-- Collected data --

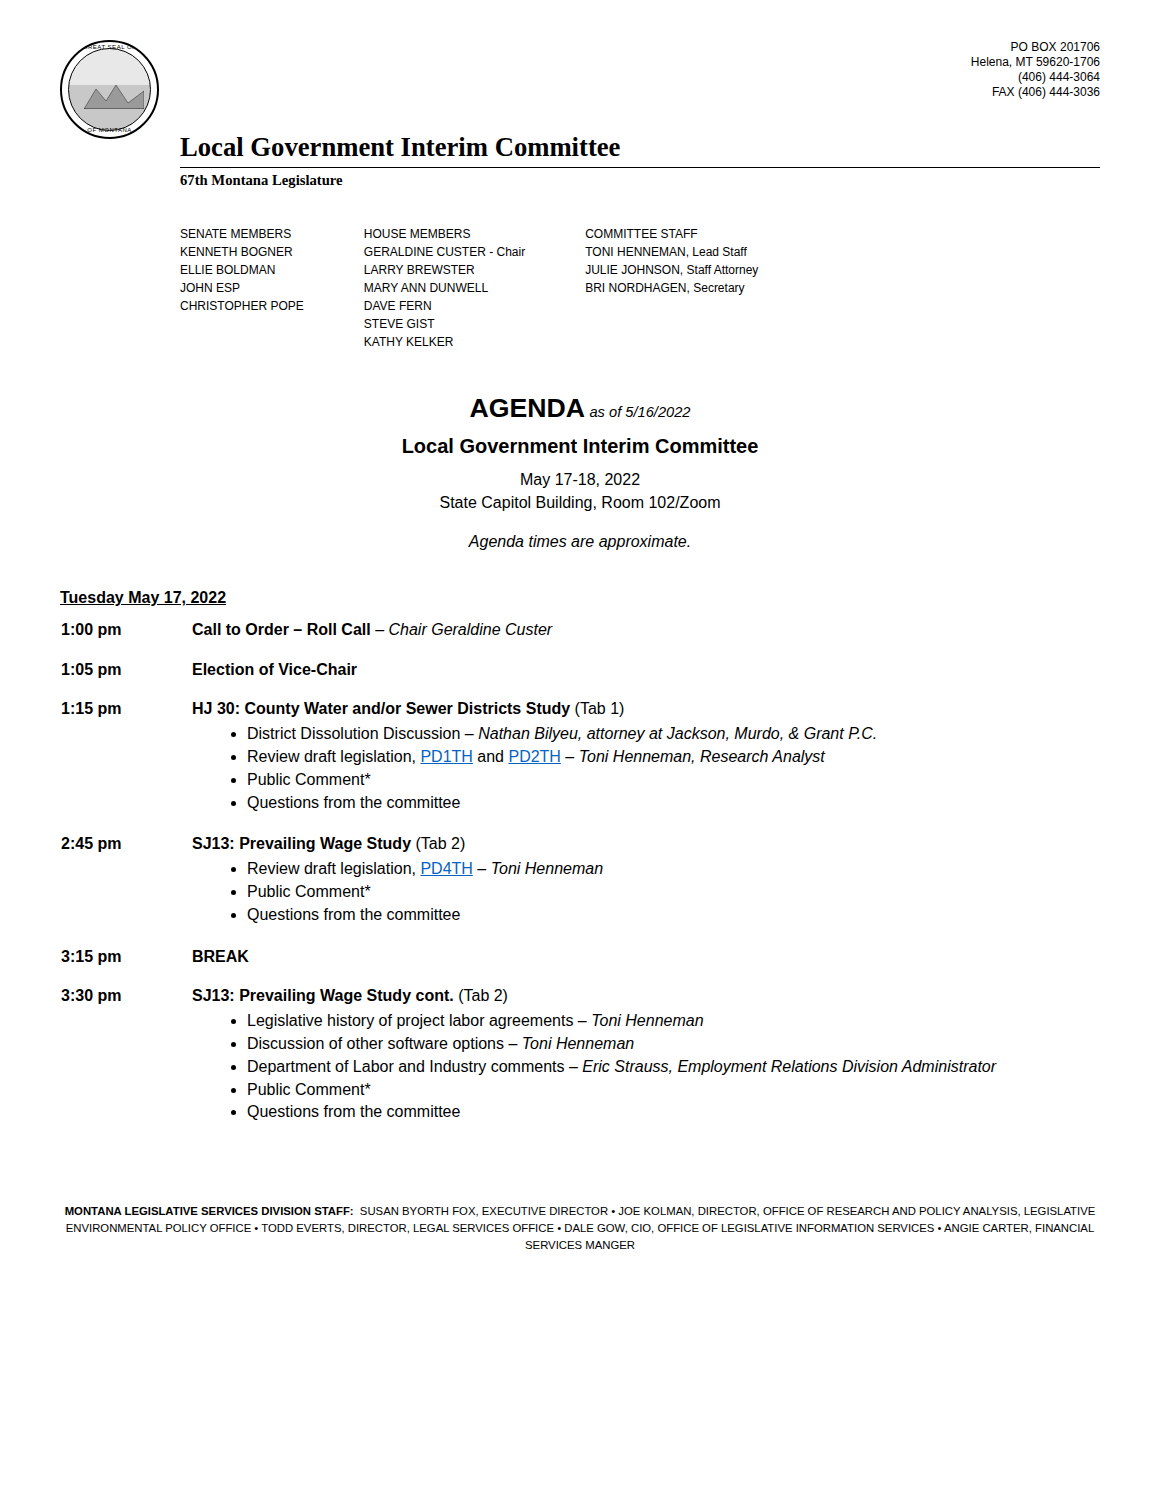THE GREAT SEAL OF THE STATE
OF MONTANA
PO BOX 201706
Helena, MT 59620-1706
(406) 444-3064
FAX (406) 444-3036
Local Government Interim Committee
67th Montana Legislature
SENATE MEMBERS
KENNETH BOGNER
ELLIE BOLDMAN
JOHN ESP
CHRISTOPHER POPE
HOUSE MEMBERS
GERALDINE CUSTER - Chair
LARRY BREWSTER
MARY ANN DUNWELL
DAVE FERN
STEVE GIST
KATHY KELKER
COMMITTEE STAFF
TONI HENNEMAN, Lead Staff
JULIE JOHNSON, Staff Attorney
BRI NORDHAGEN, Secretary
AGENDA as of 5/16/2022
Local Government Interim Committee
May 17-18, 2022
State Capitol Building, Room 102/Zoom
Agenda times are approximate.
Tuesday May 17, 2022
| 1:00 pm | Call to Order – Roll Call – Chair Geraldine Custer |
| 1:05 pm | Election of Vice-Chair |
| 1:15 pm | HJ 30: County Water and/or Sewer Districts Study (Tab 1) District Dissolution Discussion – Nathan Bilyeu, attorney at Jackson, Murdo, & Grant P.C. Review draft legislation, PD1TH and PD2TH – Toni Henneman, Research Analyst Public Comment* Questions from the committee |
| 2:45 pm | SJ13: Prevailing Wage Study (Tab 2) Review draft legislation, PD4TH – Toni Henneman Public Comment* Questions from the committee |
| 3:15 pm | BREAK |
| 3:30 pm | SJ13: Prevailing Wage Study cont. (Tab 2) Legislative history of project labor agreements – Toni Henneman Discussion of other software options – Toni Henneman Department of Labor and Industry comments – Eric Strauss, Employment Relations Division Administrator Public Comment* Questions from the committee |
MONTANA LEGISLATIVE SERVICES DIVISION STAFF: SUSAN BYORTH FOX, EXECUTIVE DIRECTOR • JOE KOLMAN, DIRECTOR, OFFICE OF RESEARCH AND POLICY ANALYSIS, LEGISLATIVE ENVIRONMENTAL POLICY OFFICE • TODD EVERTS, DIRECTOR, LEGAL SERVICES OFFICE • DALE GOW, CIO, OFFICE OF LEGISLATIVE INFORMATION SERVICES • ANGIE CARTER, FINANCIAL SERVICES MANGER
...
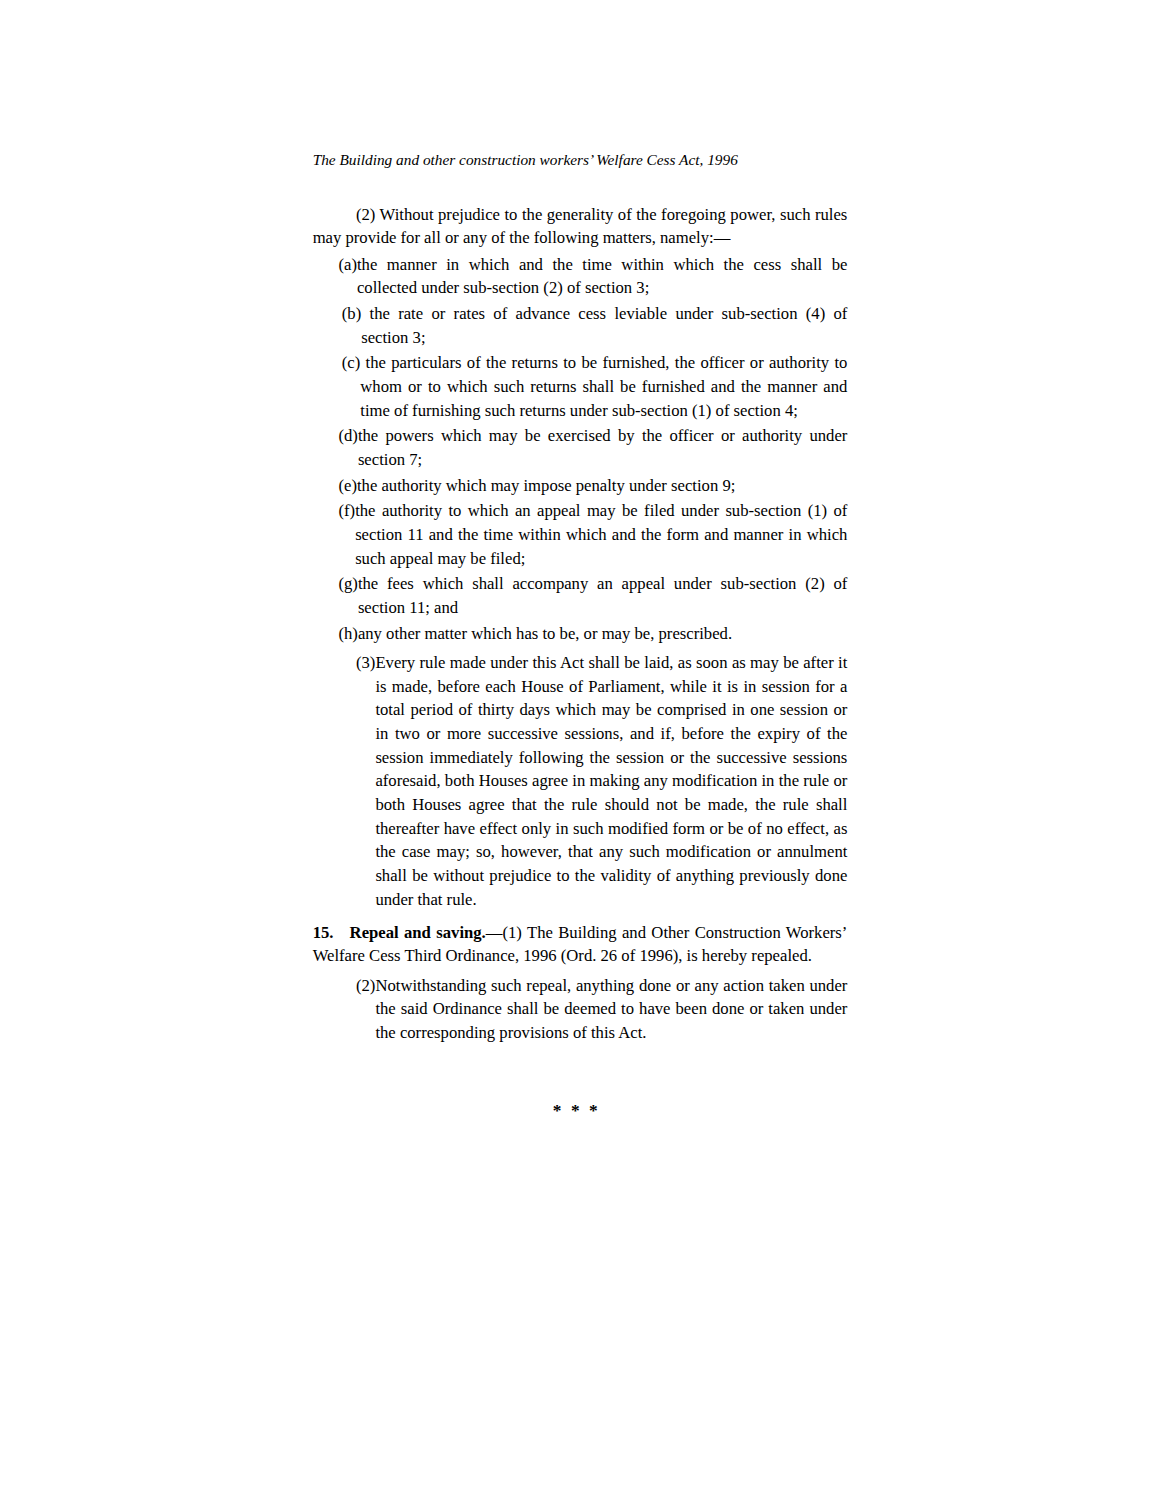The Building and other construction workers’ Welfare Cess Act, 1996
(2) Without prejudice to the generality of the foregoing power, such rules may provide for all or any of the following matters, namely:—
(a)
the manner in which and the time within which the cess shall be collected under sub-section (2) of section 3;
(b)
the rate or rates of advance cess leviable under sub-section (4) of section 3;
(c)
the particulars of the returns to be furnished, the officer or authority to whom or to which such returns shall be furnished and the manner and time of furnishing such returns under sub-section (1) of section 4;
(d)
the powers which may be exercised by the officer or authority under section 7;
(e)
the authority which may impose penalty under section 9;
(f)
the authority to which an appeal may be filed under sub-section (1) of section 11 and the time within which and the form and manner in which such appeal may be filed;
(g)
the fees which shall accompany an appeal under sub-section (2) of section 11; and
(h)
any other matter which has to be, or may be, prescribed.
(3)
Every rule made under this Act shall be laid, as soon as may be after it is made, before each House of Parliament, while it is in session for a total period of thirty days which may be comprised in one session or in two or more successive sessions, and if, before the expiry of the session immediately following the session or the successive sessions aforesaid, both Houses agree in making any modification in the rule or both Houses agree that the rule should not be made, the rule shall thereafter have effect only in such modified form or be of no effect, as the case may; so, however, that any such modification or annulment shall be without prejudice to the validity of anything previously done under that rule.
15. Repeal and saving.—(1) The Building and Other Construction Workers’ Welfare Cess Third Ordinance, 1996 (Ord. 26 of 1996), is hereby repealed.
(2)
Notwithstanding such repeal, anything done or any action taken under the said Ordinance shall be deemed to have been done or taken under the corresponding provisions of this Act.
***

-- WORK ITEM --
Using the data above, extract exactly the lines from the one that holds "May 17-18, 2022" to the one that holds "MONTANA LEGISLATIVE SERVICES", both ends included, and no others.

-- SOLUTION TO THIS EXERCISE --
May 17-18, 2022
State Capitol Building, Room 102/Zoom
Agenda times are approximate.
Tuesday May 17, 2022
| 1:00 pm | Call to Order – Roll Call – Chair Geraldine Custer |
| 1:05 pm | Election of Vice-Chair |
| 1:15 pm | HJ 30: County Water and/or Sewer Districts Study (Tab 1) District Dissolution Discussion – Nathan Bilyeu, attorney at Jackson, Murdo, & Grant P.C. Review draft legislation, PD1TH and PD2TH – Toni Henneman, Research Analyst Public Comment* Questions from the committee |
| 2:45 pm | SJ13: Prevailing Wage Study (Tab 2) Review draft legislation, PD4TH – Toni Henneman Public Comment* Questions from the committee |
| 3:15 pm | BREAK |
| 3:30 pm | SJ13: Prevailing Wage Study cont. (Tab 2) Legislative history of project labor agreements – Toni Henneman Discussion of other software options – Toni Henneman Department of Labor and Industry comments – Eric Strauss, Employment Relations Division Administrator Public Comment* Questions from the committee |
MONTANA LEGISLATIVE SERVICES DIVISION STAFF: SUSAN BYORTH FOX, EXECUTIVE DIRECTOR • JOE KOLMAN, DIRECTOR, OFFICE OF RESEARCH AND POLICY ANALYSIS, LEGISLATIVE ENVIRONMENTAL POLICY OFFICE • TODD EVERTS, DIRECTOR, LEGAL SERVICES OFFICE • DALE GOW, CIO, OFFICE OF LEGISLATIVE INFORMATION SERVICES • ANGIE CARTER, FINANCIAL SERVICES MANGER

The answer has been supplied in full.